Without including any picture, transcribe the entries below word for word.

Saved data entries
▬▬▬▬▬▬▬▬▬▬

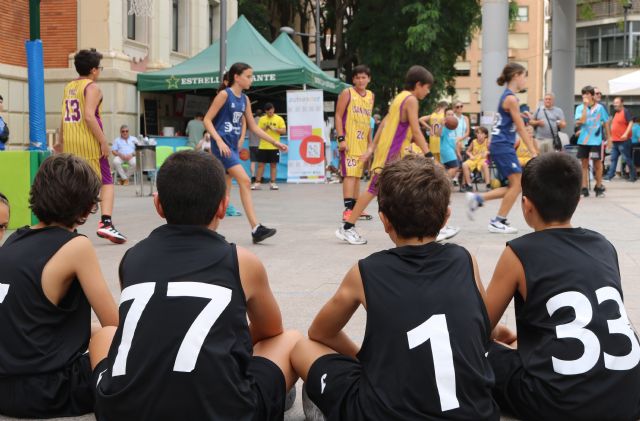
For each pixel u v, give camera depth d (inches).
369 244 338.0
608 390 116.0
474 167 722.2
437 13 1178.0
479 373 107.3
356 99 375.9
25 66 741.3
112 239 331.9
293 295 228.7
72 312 129.5
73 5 793.6
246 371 113.1
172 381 103.4
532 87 3348.9
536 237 126.8
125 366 105.5
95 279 128.3
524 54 3339.1
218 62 834.2
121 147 776.9
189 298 107.0
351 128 374.9
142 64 869.2
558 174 127.1
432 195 113.0
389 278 111.6
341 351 128.7
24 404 125.1
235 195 629.6
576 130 743.7
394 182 114.0
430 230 114.3
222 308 107.8
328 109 938.7
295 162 830.5
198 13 1000.9
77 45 796.0
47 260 126.0
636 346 120.1
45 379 125.8
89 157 326.6
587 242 126.3
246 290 115.0
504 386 124.8
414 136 326.0
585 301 120.0
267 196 628.7
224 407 104.7
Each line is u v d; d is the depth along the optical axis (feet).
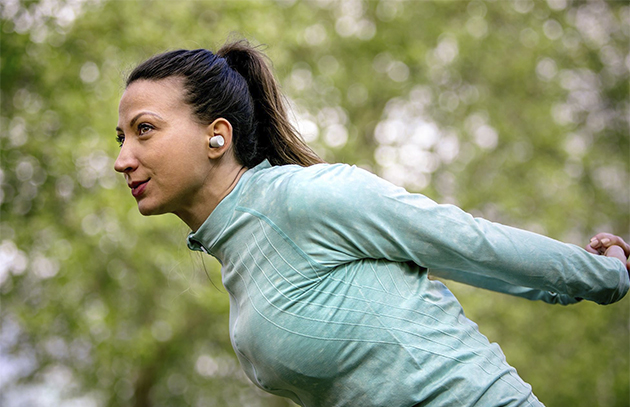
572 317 33.09
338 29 35.55
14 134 26.48
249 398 37.22
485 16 36.65
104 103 25.22
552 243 5.28
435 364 4.93
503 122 35.60
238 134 5.41
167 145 5.08
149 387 35.17
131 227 24.72
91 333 28.25
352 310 4.95
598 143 36.22
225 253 5.29
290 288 5.00
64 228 26.76
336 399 5.12
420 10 36.27
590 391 32.86
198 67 5.28
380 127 36.68
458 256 5.09
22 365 30.60
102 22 26.32
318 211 4.96
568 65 36.68
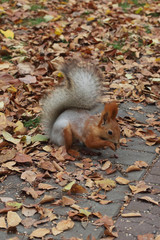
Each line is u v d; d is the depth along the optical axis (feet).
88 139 5.62
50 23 8.59
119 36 8.27
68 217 4.96
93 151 5.79
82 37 8.09
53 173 5.49
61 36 8.08
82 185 5.33
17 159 5.58
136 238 4.79
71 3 9.88
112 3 10.09
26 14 8.95
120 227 4.88
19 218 4.96
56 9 9.50
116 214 5.00
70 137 5.70
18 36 8.16
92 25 8.66
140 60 7.63
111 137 5.55
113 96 6.73
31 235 4.82
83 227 4.89
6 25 8.57
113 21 8.80
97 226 4.89
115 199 5.15
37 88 6.84
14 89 6.70
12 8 9.35
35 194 5.20
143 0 10.36
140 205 5.08
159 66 7.42
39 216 5.01
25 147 5.84
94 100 5.82
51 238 4.79
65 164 5.59
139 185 5.27
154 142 5.87
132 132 6.03
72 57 7.55
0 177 5.46
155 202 5.07
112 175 5.44
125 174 5.43
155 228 4.87
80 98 5.78
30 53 7.64
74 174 5.44
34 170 5.52
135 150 5.78
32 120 6.30
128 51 7.82
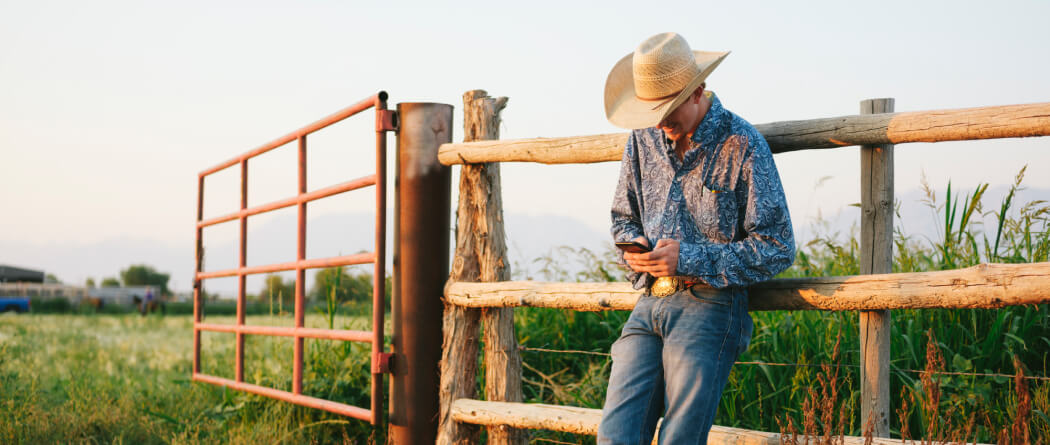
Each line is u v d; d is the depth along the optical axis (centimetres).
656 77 231
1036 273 231
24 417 500
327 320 556
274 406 526
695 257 229
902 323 405
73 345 1081
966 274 244
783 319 437
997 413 349
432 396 411
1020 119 239
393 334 420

▬▬▬▬▬▬▬▬▬▬

▶ _RESPONSE TO THIS EXERCISE_
For each pixel u v, give camera depth d (inches).
369 244 338.0
608 390 116.0
474 167 722.2
437 13 1178.0
479 373 107.3
356 99 375.9
25 66 741.3
112 239 331.9
293 295 228.7
72 312 129.5
73 5 793.6
246 371 113.1
172 381 103.4
532 87 3348.9
536 237 126.8
125 366 105.5
95 279 128.3
524 54 3339.1
218 62 834.2
121 147 776.9
189 298 107.0
351 128 374.9
142 64 869.2
558 174 127.1
432 195 113.0
389 278 111.6
341 351 128.7
24 404 125.1
235 195 629.6
576 130 743.7
394 182 114.0
430 230 114.3
222 308 107.8
328 109 938.7
295 162 830.5
198 13 1000.9
77 45 796.0
47 260 126.0
636 346 120.1
45 379 125.8
89 157 326.6
587 242 126.3
246 290 115.0
504 386 124.8
414 136 326.0
585 301 120.0
267 196 628.7
224 407 104.7
Each line is u v d; d is the depth along the optical axis (feet).
572 317 33.09
338 29 35.55
14 134 26.48
249 398 37.22
485 16 36.65
104 103 25.22
552 243 5.28
435 364 4.93
503 122 35.60
238 134 5.41
167 145 5.08
149 387 35.17
131 227 24.72
91 333 28.25
352 310 4.95
598 143 36.22
225 253 5.29
290 288 5.00
64 228 26.76
336 399 5.12
420 10 36.27
590 391 32.86
198 67 5.28
380 127 36.68
458 256 5.09
22 365 30.60
102 22 26.32
318 211 4.96
568 65 36.68
Each line is u v d; d is the depth along the optical axis (feet).
88 139 5.62
50 23 8.59
119 36 8.27
68 217 4.96
93 151 5.79
82 37 8.09
53 173 5.49
61 36 8.08
82 185 5.33
17 159 5.58
136 238 4.79
71 3 9.88
112 3 10.09
26 14 8.95
120 227 4.88
19 218 4.96
56 9 9.50
116 214 5.00
70 137 5.70
18 36 8.16
92 25 8.66
140 60 7.63
111 137 5.55
113 96 6.73
31 235 4.82
83 227 4.89
6 25 8.57
113 21 8.80
97 226 4.89
115 199 5.15
37 88 6.84
14 89 6.70
12 8 9.35
35 194 5.20
143 0 10.36
140 205 5.08
159 66 7.42
39 216 5.01
25 147 5.84
94 100 5.82
51 238 4.79
65 164 5.59
139 185 5.27
154 142 5.87
132 132 6.03
72 57 7.55
0 177 5.46
155 202 5.07
112 175 5.44
125 174 5.43
155 228 4.87
80 98 5.78
30 53 7.64
74 174 5.44
34 170 5.52
135 150 5.78
32 120 6.30
128 51 7.82
Each line is u v d; d is the depth along the optical axis (centimetres).
656 77 231
1036 273 231
24 417 500
327 320 556
274 406 526
695 257 229
902 323 405
73 345 1081
966 274 244
783 319 437
997 413 349
432 396 411
1020 119 239
393 334 420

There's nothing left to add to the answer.